→ **STUDY TEXT**

# # # #

The name stamped on my bow is Halon 32. Halon is a fire-extinguisher gas and a strange name for a bow. Its actual name—the one I gave it—is “Excalibur III”.
Excalibur III is my third serious hunting bow. But in the end it’s still only a tool, and so I usually just call it, well, “My Bow.”
Since 2017 my bow has killed three P&Y deer, one trophy mountain goat, three javelina and several non-trophy animals. It’s the primary provider of meat for me and my family.
Shortly after returning home from a long hunt, I feel an emptiness by my side, like I’m forgetting something. Then I realize it’s my bow, now tucked snuggly away in its case on the floor behind the couch.
Out of sight, but never out of mind, my bow is a warrior and a friend. With my bow, alone, I share life’s greatest moments; my pain, my success, my tears and my glory.
Walking down the dusty trail in the dark, I grumbled, “Even if I do write a story about this hunt, it’ll be a short one: Every day was horrible, and then it ended”.
“Well, it’s not over yet,” Esther replied.
I wished it was.
It was a strange hunt, and a strange year. Winter arrived late and went long, as did spring and then summer, throwing the entire year one month late. So August was really July, and therefore the deer took their time migrating up the mountain, resulting in half the deer. Add to that an ever-increasing amount of human-hunters—twice as many as past years—and you have the perfect storm: Twice the dudes; half the deer.
Aside from that, I was about to nuke my entire known life and move to the boonies—300 miles away—in desperate attempt to salvage what good years I have left far away from the stifling mass of humanity. All of springtime I spent finishing my basement in anticipation of selling my Hooper home. The worst case scenario was to sell my home during the hunt, which would force me to abandon the hunt early to move. So of course, that’s what happened.
Since the August opener was really July, the weather was unseasonably hot and dry, creating a forest substrate like potato chips everywhere you went. No matter how carefully we moved, the deer always heard us coming, forcing us to hunt on established hiking and game trails, a low probability venture indeed.
The opener also coincided with a glaring full moon. This is bad for hunting because it allows deer to feed and move more at night, making them harder find during the day. Add to that a billion yellow-jackets and flies constantly circling your face, and conditions couldn’t be worse.

# # # #

→ **EXCERPTED DATA**
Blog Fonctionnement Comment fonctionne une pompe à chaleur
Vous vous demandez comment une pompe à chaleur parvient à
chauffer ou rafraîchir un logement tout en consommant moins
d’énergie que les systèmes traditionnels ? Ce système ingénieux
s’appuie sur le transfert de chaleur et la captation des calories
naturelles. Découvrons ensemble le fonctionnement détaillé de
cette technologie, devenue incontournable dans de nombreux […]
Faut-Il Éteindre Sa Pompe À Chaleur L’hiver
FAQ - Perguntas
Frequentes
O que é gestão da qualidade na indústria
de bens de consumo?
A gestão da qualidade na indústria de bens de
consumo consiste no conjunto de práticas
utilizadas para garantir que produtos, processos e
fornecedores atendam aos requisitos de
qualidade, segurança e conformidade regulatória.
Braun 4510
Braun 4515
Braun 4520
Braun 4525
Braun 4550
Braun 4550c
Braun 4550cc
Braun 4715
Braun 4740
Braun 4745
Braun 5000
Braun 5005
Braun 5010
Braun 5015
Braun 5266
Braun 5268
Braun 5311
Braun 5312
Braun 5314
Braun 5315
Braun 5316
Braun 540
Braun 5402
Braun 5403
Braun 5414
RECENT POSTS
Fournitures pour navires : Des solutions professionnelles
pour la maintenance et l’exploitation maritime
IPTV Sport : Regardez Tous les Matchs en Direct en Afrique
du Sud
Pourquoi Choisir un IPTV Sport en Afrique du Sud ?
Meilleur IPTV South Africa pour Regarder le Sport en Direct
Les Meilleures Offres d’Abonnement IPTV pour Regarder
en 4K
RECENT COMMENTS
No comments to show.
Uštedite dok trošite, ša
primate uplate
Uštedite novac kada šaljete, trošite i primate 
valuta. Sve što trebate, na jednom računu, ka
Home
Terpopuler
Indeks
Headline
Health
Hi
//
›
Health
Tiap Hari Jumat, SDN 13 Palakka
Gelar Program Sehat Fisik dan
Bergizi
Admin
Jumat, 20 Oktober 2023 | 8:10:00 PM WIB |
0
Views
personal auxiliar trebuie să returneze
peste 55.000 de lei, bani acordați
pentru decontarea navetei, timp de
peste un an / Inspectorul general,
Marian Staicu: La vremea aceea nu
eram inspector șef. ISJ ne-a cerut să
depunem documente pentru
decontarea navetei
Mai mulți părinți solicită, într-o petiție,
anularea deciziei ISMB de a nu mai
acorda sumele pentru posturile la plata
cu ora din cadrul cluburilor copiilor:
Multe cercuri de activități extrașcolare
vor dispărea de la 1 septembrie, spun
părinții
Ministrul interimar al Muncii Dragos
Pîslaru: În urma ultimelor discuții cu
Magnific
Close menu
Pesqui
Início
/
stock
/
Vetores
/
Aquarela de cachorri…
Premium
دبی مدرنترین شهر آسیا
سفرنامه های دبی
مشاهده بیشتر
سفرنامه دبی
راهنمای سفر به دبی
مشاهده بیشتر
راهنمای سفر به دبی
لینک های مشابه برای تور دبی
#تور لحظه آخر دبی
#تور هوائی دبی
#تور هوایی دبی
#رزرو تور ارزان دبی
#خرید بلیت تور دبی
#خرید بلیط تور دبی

# # # #

→ **ACTIONS TO TAKE**
a - Swap "couch" for "bed" in the bowhunting story between "Excalibur III is" and "behind the couch.", inclusive, and give that passage.
b - Answer these questions on the bowhunting story:
(i) What name is stamped on the bow?
(ii) How many javelina has the bow killed since 2017?
(iii) How far away was the planned move?
c - Extend the bowhunting story past its final sentence.
None of the tasks requires the entries.

→ **RESPONSES FOR EACH TASK**
a -
Excalibur III is my third serious hunting bow. But in the end it’s still only a tool, and so I usually just call it, well, “My Bow.”
Since 2017 my bow has killed three P&Y deer, one trophy mountain goat, three javelina and several non-trophy animals. It’s the primary provider of meat for me and my family.
Shortly after returning home from a long hunt, I feel an emptiness by my side, like I’m forgetting something. Then I realize it’s my bow, now tucked snuggly away in its case on the floor behind the bed.

b -
(i) Halon 32
(ii) Three
(iii) 300 miles

c -
All that aside, I was deer hunting, so I was hopeful and happy. Amidst constant complaints I held fast to my goal: to shoot a great buck over 200 inches. It’s been way too long since I arrowed a true trophy buck, and I was determined to make this my year. Well, I might have picked the wrong year to reinvent myself…
Opening Day
My goal was to pick up where I left off last year. Last year I didn’t find the “land of giant bucks” until twenty days into the hunt. This year I headed up before light on opening day, climbing a thousand vertical feet through heavy timber, but nobody was home. The next day was the same, and so I began exploring other areas. As soon as I left my area, some clowns (other hunters) moved in, bombarding it morning and night. By the time I determined there were no other good areas, the clowns moved out and I moved back in.
Late one evening, as I sat in ambush at a historical deer crossing, a true giant with wide-sweeping antlers showed up. Unfortunately he was out of range, and it was too dark to count points. As nighttime swallowed him up, I began my 1000-foot timber descent back to the truck. With newfound hope, I tried a morning ambush. This time the deer sniffed me out from below and blasted away.
That evening found me in the same spot, but just as the buck’s sentinel materialized, a mysterious nighttime wind shifted upwards and blew the deer out. The following evening I chose a different approach, but the mysterious winds still blew uphill, and the deer never showed. Now, everyone knows that cooling air blows downhill in the evening. It’s simple physics: cold air falls. But not here, not in the “Bermuda Triangle.”
Traditional hunting grounds.
That’s when it hit me: the biggest, baddest, unhuntable stud-bucks used this area because there’s no way to get in front of them without being winded. Mornings are even worse because, as the deer work uphill from feeding, the warming air follows them, negating a stalk from below. An ambush from below also means chasing bucks over crunchy ground, which is impossible. Either way, those bucks winded me for the last time and left the mountain for goods. Back to the drawing board.
Slivers of Timber
In this age of high hunting pressure and long-range weaponry, big bucks adapt quickly or die. The first thing they do is move as far from people and roads as possible, living on extremely steep slopes, the kind of stuff mountain goats like. Next they go nocturnal. Bucks are mostly nocturnal in the first place, but big bucks are completely nocturnal. The only reason we ever catch them on their feet is because they have a hard time differentiating complete blackness from twilight. If you happen to catch a group of elk or deer feeding in the morning, you’ll notice they really don’t get moving until the sun crests the horizon, and then they’re gone. This is probably the most frustrating part the early season: you only get two slivers of daylight each day to catch them moving: 30 minutes in the morning and 30 minutes at night.
After that, they’re headed to fragile bedding areas which should be avoided at all costs. If you bust a buck from his “hard bed” (primary daytime bed), he’ll leave the area for the rest of the season. Thus, the best daytime strategy seems to be returning to your boring camp and wasting the entire day sitting around waiting for the next sliver of time to make your move.
The long-range rifle, which has gained popularity over the last decade or so, has had the greatest observable impact on big game animals. My recent extended stints in the woods have shown that deer antlers are narrowing. They still grow the same amount of bone on their heads, but it’s much more vertical than horizontal. Reason being—of course—is that deer are holding tighter to the timber, and a wide rack only slows them down.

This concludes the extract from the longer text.